Physical quantity readout data:
_ _ _

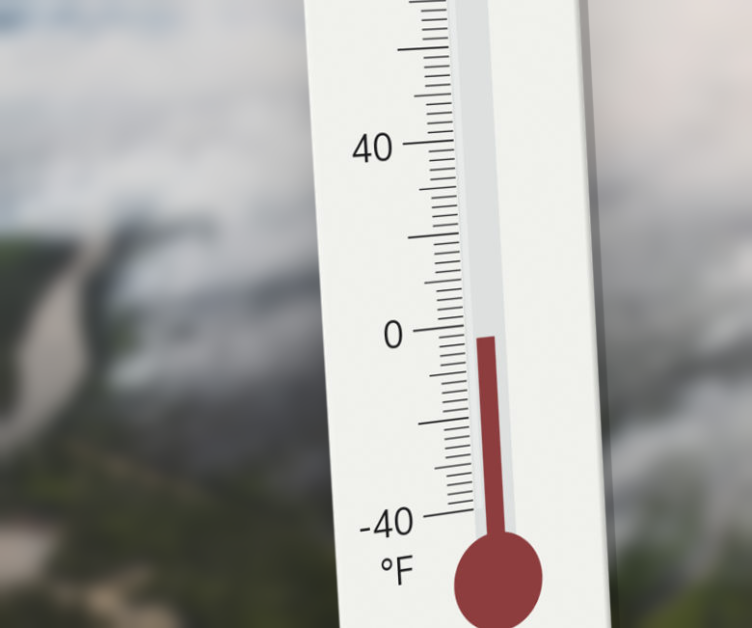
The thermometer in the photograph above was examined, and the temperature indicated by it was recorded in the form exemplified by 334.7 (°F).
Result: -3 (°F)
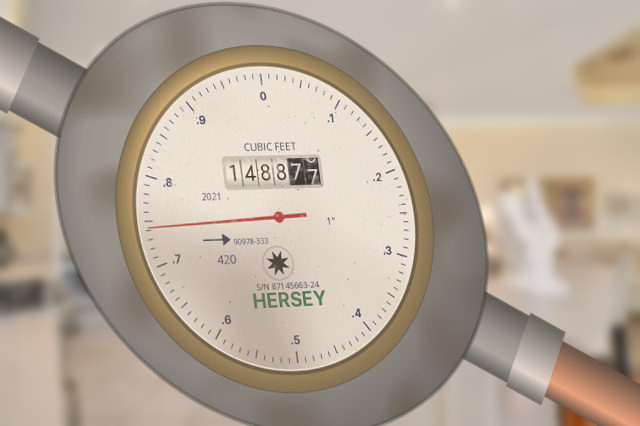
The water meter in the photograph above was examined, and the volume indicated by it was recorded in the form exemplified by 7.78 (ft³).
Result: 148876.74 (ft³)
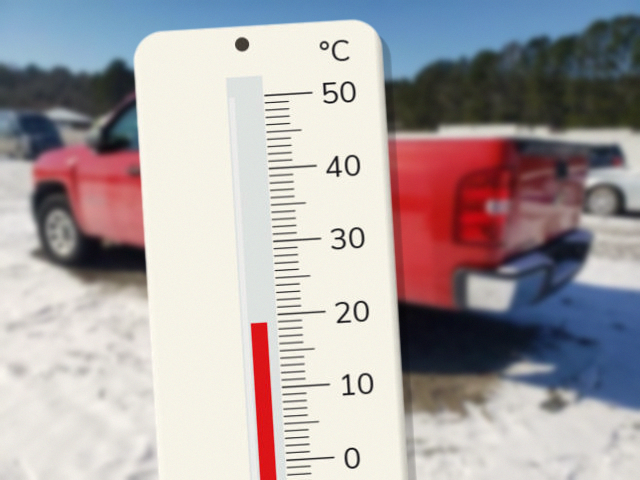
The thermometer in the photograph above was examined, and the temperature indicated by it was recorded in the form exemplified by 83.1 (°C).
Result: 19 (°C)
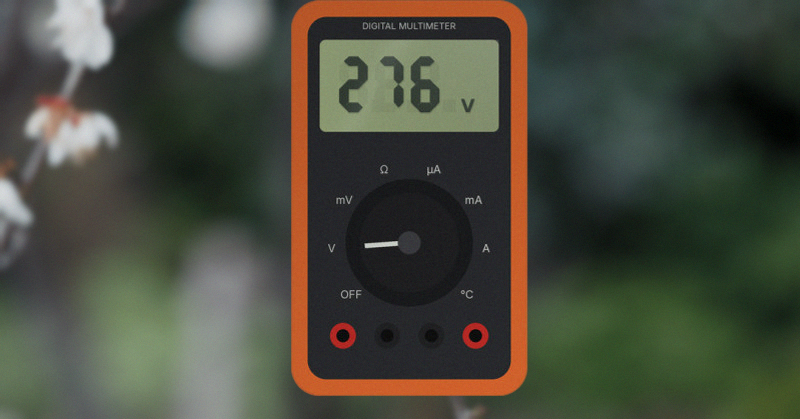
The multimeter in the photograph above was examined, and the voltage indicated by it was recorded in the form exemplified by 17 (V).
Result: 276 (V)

_ _ _

Format the lines of every entry above as a numbered list, omitting any blank lines. Leave the pictures out of the answer.

▶ **RESULT OF THE TASK**:
1. The thermometer in the photograph above was examined, and the temperature indicated by it was recorded in the form exemplified by 334.7 (°F).
2. Result: -3 (°F)
3. The water meter in the photograph above was examined, and the volume indicated by it was recorded in the form exemplified by 7.78 (ft³).
4. Result: 148876.74 (ft³)
5. The thermometer in the photograph above was examined, and the temperature indicated by it was recorded in the form exemplified by 83.1 (°C).
6. Result: 19 (°C)
7. The multimeter in the photograph above was examined, and the voltage indicated by it was recorded in the form exemplified by 17 (V).
8. Result: 276 (V)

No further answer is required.